Protagonista dell’indipendenza slovacca fu Vladimir Meciar, a lungo anche primo ministro del giovane Stato. Spesso accusato di demagogia e dalle forti posizioni antieuropeiste, Meciar cadde nel 1999. Ma ora (aprile 2004, n.d.a.), a meno di un mese dall’ingesso della Slovacchia nell’Unione Europea, Meciar torna prepotentemente sulla scena slovacca, andando al ballottaggio nelle elezioni presidenziali.
Fino al 1918 la Slovacchia faceva parte dell'Impero Austro-Ungarico.

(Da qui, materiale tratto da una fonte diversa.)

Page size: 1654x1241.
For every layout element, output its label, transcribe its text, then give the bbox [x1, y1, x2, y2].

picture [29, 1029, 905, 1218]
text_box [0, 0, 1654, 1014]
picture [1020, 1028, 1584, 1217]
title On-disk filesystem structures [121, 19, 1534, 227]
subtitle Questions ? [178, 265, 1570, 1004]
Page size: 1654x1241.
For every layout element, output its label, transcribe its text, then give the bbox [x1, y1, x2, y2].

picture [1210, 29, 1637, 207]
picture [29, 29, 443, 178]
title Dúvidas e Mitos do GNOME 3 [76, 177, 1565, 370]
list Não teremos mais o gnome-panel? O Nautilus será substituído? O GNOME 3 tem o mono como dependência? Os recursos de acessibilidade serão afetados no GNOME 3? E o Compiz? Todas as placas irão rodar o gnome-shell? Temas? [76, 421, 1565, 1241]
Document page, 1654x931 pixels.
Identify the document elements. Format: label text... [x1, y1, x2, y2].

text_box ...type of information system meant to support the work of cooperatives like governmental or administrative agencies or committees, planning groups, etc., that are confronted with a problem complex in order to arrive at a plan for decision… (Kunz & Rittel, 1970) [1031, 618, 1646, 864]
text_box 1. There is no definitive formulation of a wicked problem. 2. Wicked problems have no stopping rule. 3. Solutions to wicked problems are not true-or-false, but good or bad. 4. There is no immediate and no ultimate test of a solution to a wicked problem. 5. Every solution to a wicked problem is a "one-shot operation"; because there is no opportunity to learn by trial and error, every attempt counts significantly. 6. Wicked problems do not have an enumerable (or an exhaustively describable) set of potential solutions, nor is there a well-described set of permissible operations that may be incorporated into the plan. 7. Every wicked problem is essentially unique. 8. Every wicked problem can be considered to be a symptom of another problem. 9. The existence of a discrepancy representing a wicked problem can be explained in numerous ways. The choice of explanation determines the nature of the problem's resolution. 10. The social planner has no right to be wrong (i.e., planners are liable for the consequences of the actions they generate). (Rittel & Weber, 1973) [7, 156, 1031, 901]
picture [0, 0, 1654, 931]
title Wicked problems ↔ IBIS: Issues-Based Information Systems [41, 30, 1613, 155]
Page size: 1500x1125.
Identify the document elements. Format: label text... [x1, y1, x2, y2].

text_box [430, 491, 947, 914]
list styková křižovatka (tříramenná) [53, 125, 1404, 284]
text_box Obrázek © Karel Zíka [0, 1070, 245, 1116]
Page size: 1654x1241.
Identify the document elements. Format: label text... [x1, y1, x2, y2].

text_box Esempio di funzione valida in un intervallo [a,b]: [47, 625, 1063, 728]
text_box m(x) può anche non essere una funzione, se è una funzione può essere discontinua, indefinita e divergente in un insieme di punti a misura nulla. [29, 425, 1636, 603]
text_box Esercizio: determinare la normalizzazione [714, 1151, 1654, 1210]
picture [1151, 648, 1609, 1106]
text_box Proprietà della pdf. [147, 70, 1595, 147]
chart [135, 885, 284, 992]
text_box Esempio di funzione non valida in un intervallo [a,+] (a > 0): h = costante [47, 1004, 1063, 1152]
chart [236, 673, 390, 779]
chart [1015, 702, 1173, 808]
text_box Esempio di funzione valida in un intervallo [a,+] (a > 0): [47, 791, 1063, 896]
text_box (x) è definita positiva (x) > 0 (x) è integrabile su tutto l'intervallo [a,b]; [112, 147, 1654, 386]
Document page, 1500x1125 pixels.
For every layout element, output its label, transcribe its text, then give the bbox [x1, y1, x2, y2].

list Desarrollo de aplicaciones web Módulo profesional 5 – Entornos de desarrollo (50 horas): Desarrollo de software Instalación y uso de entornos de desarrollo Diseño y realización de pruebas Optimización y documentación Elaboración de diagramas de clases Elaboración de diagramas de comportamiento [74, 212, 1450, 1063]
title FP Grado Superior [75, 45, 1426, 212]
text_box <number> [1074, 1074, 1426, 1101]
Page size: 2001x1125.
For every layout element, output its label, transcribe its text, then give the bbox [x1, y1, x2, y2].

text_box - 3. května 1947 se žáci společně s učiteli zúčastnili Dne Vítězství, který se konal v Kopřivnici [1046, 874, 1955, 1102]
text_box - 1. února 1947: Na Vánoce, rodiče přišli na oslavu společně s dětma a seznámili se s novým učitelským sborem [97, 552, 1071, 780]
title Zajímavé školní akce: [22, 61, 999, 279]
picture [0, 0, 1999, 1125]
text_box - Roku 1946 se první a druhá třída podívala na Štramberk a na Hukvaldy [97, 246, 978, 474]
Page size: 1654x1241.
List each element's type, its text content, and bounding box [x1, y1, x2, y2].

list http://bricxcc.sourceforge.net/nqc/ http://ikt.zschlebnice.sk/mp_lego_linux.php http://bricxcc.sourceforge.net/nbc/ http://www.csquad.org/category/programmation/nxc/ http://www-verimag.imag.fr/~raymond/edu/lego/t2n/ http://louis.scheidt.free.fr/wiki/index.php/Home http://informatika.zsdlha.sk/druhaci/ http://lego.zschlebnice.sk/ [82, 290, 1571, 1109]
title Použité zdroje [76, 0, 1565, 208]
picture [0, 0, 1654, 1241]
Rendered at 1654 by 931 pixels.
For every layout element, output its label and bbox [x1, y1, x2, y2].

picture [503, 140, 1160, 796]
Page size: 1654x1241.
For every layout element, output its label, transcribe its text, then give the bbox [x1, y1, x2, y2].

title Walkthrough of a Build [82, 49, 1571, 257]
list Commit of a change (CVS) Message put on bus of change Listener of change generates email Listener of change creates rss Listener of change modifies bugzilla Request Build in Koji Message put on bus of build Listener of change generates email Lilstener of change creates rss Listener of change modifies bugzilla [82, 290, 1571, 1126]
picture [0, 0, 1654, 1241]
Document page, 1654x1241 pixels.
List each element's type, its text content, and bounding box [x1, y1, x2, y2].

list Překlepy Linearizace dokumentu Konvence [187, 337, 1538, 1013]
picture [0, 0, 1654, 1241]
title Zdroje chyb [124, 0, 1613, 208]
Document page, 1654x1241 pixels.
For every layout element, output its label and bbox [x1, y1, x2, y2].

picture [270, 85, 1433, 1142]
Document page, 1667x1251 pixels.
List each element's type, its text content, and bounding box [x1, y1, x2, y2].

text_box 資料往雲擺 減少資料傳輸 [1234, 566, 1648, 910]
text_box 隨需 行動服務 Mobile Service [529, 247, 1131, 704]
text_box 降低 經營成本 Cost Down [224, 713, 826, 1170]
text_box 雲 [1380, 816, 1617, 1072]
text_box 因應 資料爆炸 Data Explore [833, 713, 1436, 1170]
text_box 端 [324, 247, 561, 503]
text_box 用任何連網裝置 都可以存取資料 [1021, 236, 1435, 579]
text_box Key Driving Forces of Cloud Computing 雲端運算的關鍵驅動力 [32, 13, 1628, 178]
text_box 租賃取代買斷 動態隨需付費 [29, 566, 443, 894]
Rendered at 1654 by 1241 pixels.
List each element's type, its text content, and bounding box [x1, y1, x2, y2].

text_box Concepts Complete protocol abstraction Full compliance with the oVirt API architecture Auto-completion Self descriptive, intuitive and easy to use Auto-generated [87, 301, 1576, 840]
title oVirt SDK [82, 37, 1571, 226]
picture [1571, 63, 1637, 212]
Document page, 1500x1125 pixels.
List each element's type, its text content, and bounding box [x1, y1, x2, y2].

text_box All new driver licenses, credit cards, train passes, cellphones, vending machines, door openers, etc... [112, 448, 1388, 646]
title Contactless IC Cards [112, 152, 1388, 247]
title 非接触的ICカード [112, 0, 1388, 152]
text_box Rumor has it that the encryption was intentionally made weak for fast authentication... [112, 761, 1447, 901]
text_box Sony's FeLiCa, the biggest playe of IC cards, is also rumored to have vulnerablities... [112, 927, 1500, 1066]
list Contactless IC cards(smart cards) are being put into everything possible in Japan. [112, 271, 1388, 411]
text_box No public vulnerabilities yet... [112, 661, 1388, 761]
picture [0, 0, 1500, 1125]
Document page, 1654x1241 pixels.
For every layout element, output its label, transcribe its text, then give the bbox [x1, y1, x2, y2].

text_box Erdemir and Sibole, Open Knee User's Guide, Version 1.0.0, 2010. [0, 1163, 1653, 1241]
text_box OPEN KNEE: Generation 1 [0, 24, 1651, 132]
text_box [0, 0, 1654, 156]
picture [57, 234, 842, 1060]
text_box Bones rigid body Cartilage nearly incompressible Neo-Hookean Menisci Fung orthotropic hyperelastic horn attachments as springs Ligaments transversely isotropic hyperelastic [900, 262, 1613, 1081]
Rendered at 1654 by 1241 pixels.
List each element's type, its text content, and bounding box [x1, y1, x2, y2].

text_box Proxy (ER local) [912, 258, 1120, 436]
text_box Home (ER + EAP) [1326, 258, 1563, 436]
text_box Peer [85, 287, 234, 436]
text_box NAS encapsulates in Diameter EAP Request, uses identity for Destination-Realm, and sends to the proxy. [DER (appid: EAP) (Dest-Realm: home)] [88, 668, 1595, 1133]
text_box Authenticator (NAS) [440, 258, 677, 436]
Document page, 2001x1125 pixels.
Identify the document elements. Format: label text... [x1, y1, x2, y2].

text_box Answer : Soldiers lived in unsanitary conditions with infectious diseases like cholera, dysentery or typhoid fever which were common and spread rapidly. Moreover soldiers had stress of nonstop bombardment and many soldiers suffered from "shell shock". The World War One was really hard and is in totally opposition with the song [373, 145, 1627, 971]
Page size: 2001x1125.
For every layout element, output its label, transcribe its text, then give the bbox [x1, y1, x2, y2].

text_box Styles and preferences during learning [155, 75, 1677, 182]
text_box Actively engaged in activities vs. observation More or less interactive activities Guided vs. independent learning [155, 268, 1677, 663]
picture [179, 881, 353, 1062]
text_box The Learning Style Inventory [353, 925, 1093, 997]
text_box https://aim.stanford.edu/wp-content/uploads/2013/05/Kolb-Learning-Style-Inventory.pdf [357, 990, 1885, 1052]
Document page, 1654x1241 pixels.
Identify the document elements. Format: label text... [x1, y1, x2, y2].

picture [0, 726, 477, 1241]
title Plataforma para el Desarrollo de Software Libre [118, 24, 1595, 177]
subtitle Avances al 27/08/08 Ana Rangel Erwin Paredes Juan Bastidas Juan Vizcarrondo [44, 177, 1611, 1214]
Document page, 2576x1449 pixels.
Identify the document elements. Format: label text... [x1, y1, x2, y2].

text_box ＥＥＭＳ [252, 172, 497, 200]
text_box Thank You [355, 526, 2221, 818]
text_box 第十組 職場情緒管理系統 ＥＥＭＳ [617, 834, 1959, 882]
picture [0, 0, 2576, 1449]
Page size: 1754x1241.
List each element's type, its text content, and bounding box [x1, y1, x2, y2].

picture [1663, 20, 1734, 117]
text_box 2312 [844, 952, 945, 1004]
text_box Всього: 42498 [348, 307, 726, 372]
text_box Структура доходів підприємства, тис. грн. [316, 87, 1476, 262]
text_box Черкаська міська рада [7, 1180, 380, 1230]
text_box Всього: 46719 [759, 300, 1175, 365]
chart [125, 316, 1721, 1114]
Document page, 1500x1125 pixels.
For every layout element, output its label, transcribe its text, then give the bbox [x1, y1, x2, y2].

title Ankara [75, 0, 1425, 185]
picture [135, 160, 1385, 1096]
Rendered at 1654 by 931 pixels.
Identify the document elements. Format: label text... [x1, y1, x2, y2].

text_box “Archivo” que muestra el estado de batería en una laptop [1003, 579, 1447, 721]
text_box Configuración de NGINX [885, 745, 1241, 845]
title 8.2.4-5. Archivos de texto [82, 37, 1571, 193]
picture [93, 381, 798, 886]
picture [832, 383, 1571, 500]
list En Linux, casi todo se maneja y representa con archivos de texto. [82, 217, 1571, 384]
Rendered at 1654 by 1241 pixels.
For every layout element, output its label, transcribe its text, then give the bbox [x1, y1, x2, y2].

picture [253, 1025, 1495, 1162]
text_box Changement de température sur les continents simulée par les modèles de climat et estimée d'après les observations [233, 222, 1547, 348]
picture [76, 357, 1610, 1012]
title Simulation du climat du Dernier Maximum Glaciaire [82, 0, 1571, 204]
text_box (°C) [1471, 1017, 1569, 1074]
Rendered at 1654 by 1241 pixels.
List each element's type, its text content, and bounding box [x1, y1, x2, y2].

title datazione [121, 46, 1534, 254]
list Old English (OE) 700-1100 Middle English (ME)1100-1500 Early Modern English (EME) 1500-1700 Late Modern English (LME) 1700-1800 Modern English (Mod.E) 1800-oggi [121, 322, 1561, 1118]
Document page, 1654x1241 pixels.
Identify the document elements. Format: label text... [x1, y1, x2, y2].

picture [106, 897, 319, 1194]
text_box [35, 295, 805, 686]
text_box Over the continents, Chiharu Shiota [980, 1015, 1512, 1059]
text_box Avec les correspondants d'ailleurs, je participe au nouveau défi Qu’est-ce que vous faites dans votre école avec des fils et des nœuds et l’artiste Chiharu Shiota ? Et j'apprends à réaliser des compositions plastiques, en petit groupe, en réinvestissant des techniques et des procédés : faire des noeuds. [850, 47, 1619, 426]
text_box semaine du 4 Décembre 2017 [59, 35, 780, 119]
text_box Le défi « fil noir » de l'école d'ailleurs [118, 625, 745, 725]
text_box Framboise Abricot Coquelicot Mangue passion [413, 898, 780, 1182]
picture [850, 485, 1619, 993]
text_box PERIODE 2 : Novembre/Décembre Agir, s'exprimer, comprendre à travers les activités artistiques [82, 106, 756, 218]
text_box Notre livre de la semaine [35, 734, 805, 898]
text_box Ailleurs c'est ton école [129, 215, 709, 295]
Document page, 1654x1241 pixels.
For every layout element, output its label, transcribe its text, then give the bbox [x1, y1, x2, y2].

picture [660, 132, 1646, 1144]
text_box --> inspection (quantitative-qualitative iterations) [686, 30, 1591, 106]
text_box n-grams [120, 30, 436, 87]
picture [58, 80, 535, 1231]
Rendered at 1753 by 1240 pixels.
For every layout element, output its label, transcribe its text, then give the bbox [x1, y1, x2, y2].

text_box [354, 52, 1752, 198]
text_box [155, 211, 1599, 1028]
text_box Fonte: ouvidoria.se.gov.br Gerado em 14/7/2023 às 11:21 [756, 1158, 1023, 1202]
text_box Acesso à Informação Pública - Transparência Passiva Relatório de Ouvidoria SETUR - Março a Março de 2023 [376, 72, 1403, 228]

In particolare, nel contesto della Duplice Monarchia, la Slovacchia era assoggettata al Regno d'Ungheria, così come nei secoli precedenti.
Dopo la prima guerra mondiale la Slovacchia si unì a Boemia e a Moravia, costituendo la Cecoslovacchia, insieme ai Cechi, a cui gli Slovacchi si sentivano affini.
Nel 1939, con l'annessione della Cecoslovacchia da parte della Germania, la Slovacchia divenne indipendente. Si instaurò la dittatura clericale filonazista e antisemita dell' Arcivescovo di Bratislava, Jozef Tiso, che diventò capo del Partito popolare, fondato da un sacedote antisemita, Andrej Hlinka.
Dopo la guerra, si ricostituì la Cecoslovacchia, durata fino al 1993.